La synagogue de Maizières-lès-Vic
par Claire DECOMPS
Conservateur du patrimoine
Conseil régional de Lorraine / service régional de l'Inventaire général du patrimoine culturel

Disparition de la synagogue de Maizières-lès-Vic

L'ancienne synagogue de Maizières-lès-Vic, désaffectée depuis des décennies et qui servait de poulailler, a été la proie des flammes dans la nuit de dimanche. Il ne reste plus rien de l’édifice datant des années 1860. À l’arrivée des sapeurs-pompiers de Dieuze, Maizières-lès-Vic, Château-Salins et Gondrexange, le bâtiment était totalement embrasé.
Les hommes du feu ont sécurisé les lieux pendant plus deux heures pour éviter la propagation de l’incendie au voisinage.

- _Consigne 1_
D'après l'extrait, quel usage était fait de l'ancienne synagogue avant l'incendie ?
- _Consigne 2_
Citez toutes les communes dont les sapeurs-pompiers sont arrivés sur les lieux, selon l'extrait.
- _Consigne 3_
Réécrivez le passage de l'extrait commençant par « L'ancienne synagogue de » et s'achevant par « l’incendie au voisinage. », en substituant « grange » à « poulailler ».
Fondez-vous exclusivement sur l'extrait ci-dessus.

- _Lignes_
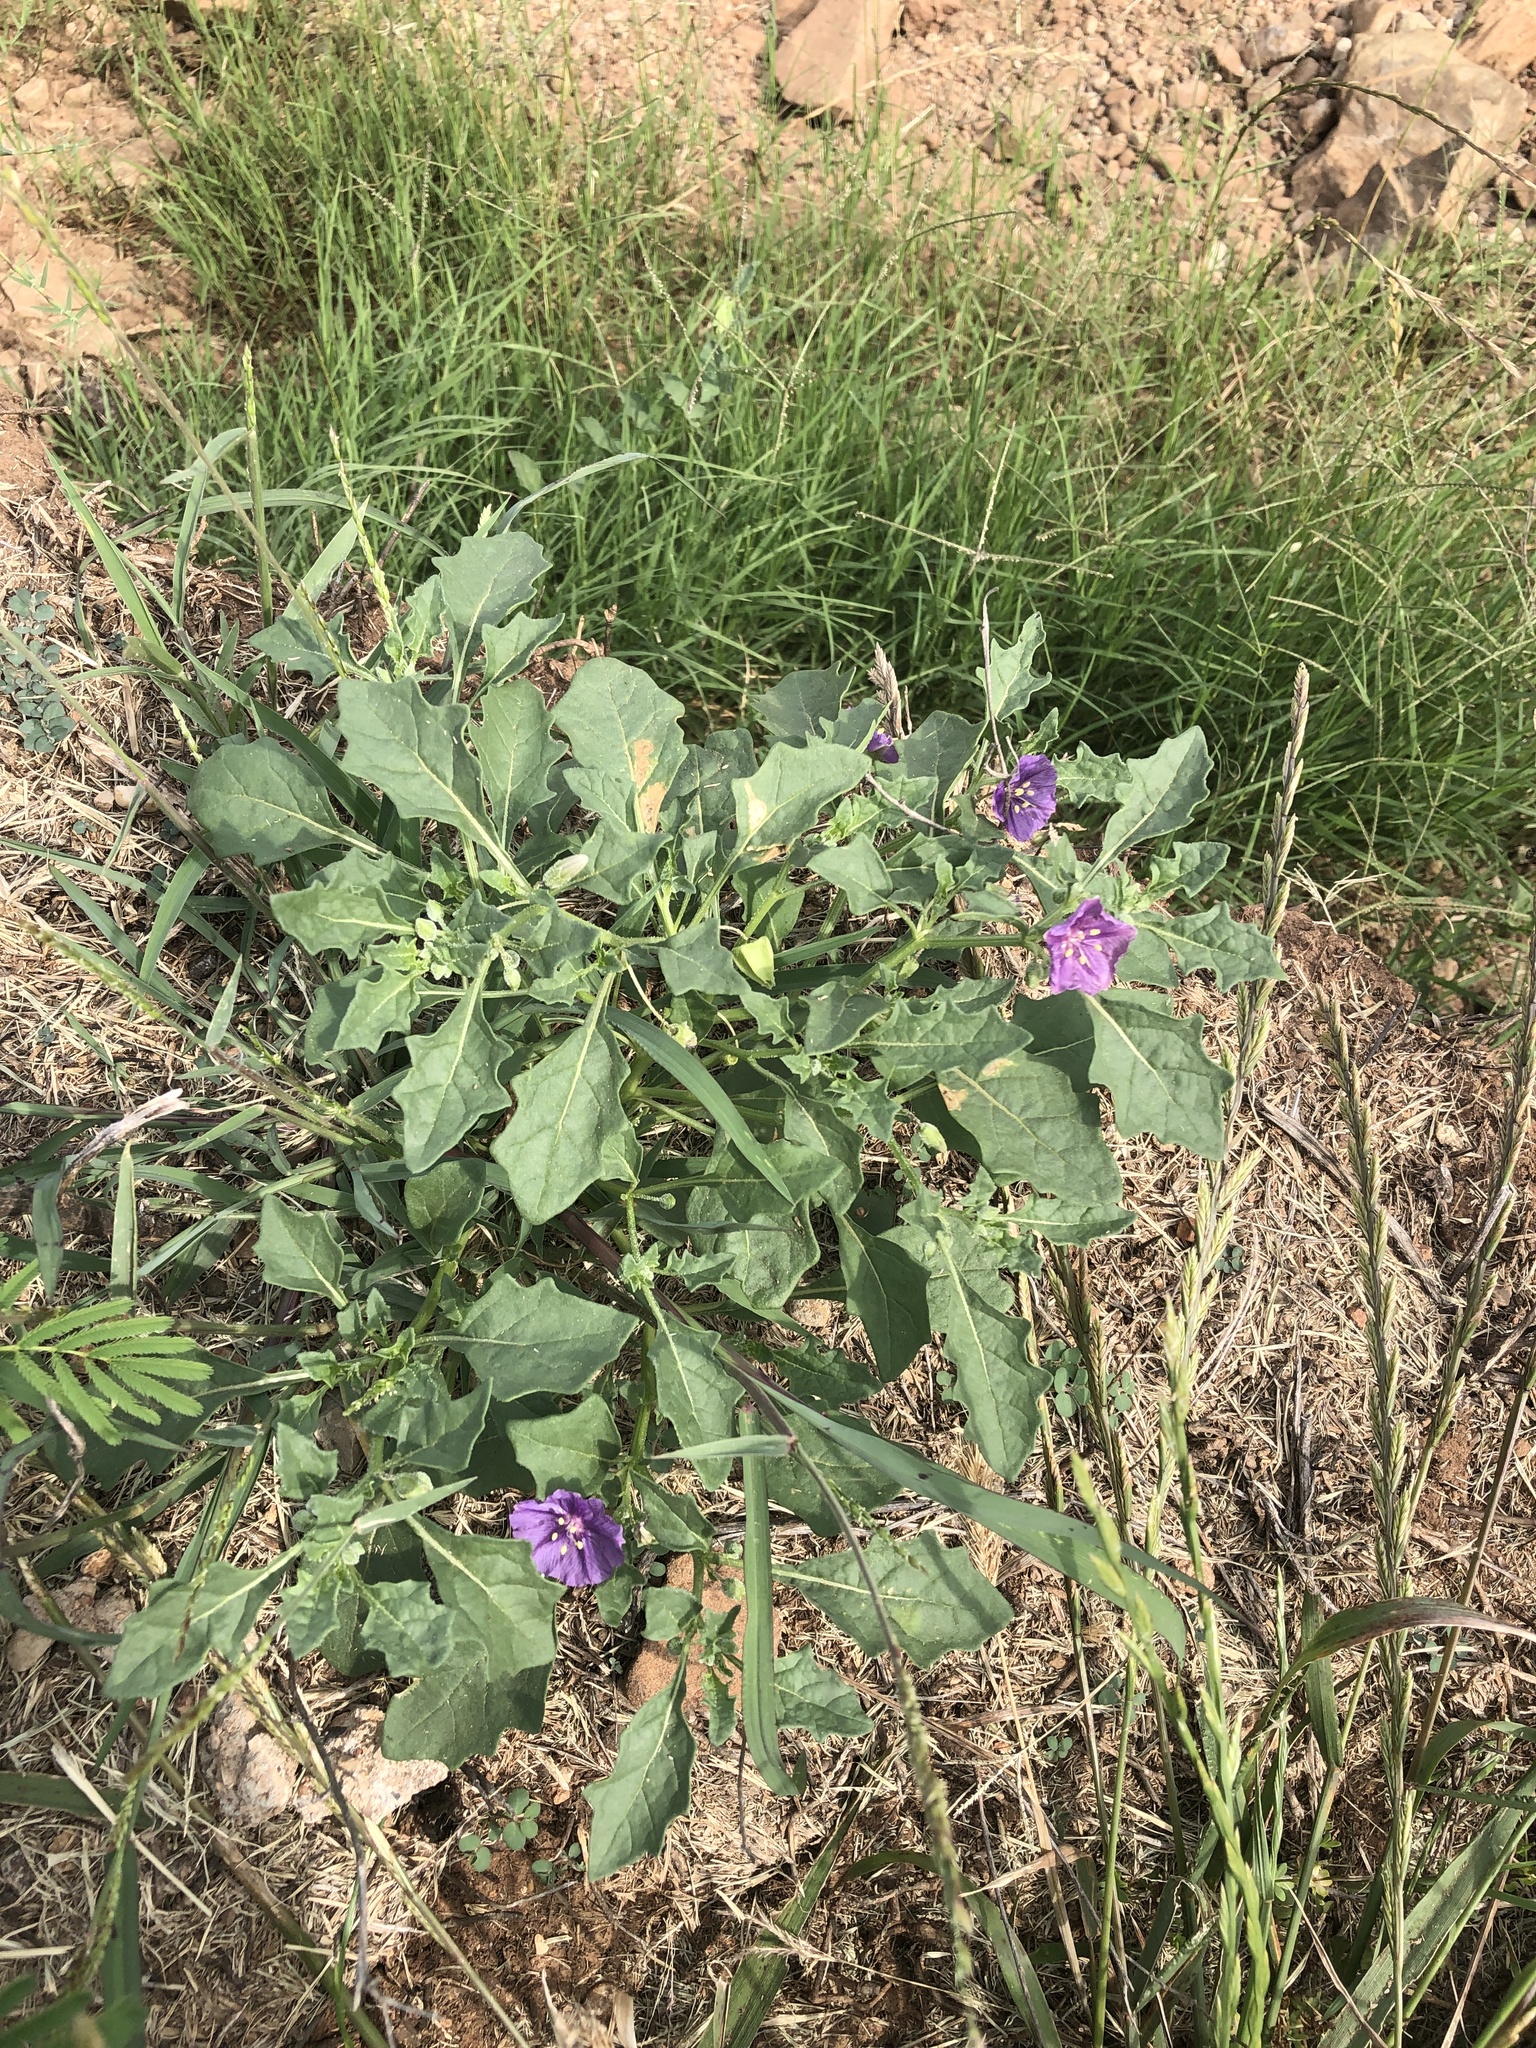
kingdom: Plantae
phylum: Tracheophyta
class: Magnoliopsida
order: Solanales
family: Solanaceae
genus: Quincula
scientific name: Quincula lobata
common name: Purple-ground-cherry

---

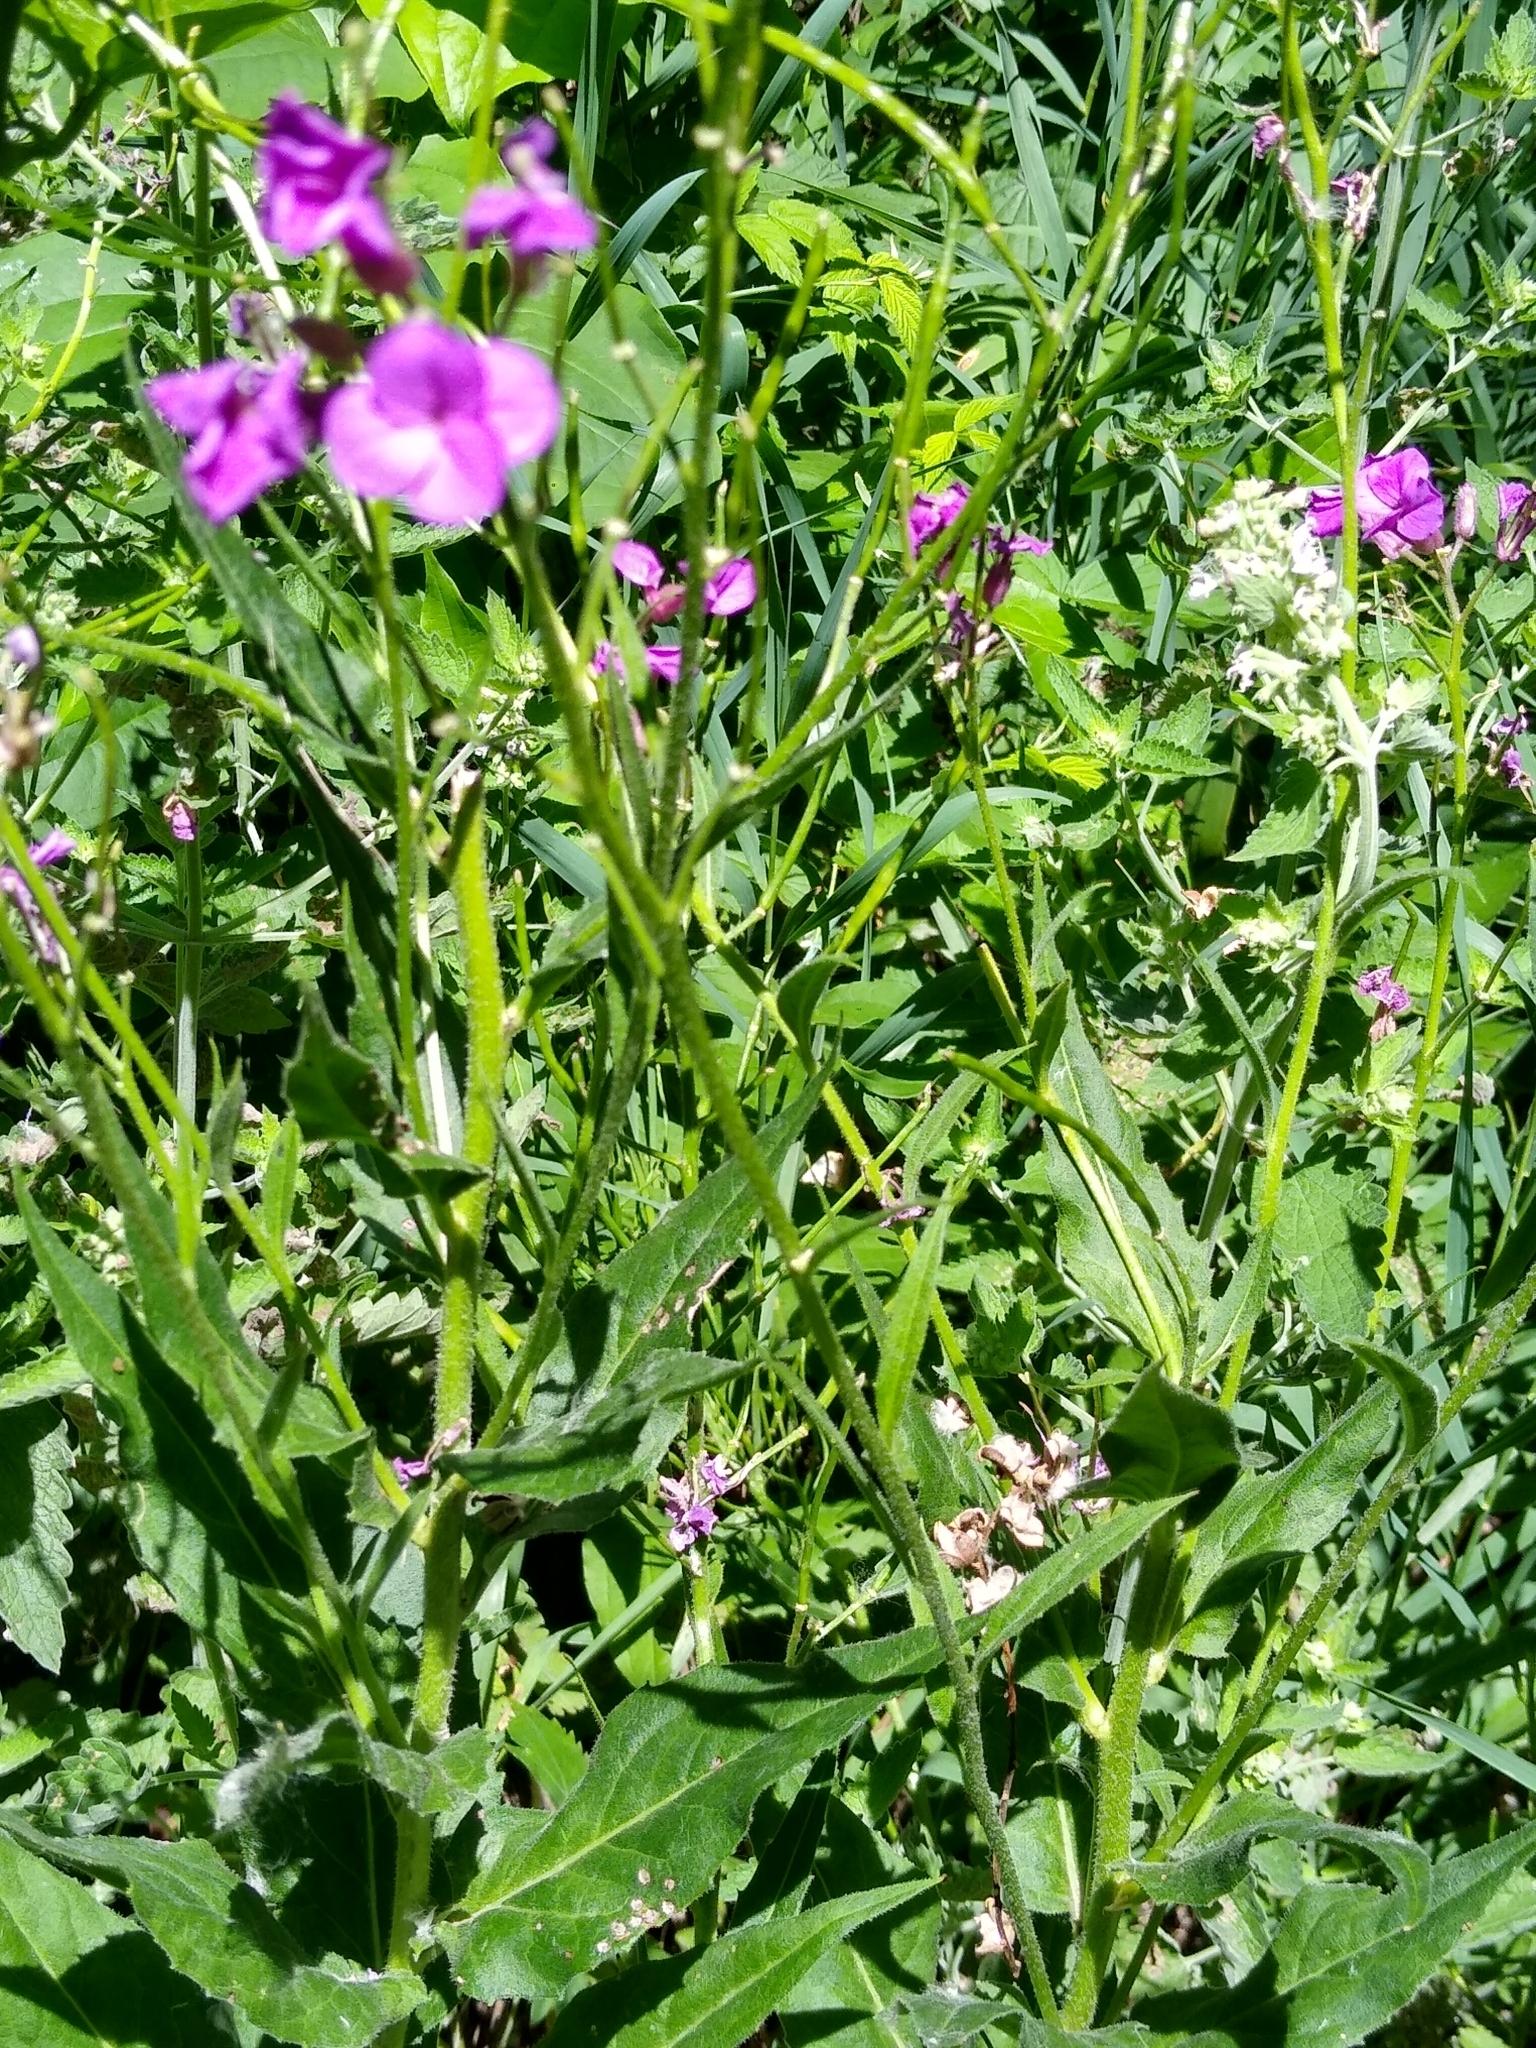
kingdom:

- _Réponse exacte 1_
Elle servait de poulailler.

- _Réponse exacte 2_
Dieuze, Maizières-lès-Vic, Château-Salins, Gondrexange

- _Réponse exacte 3_
L'ancienne synagogue de Maizières-lès-Vic, désaffectée depuis des décennies et qui servait de grange, a été la proie des flammes dans la nuit de dimanche. Il ne reste plus rien de l’édifice datant des années 1860. À l’arrivée des sapeurs-pompiers de Dieuze, Maizières-lès-Vic, Château-Salins et Gondrexange, le bâtiment était totalement embrasé.
Les hommes du feu ont sécurisé les lieux pendant plus deux heures pour éviter la propagation de l’incendie au voisinage.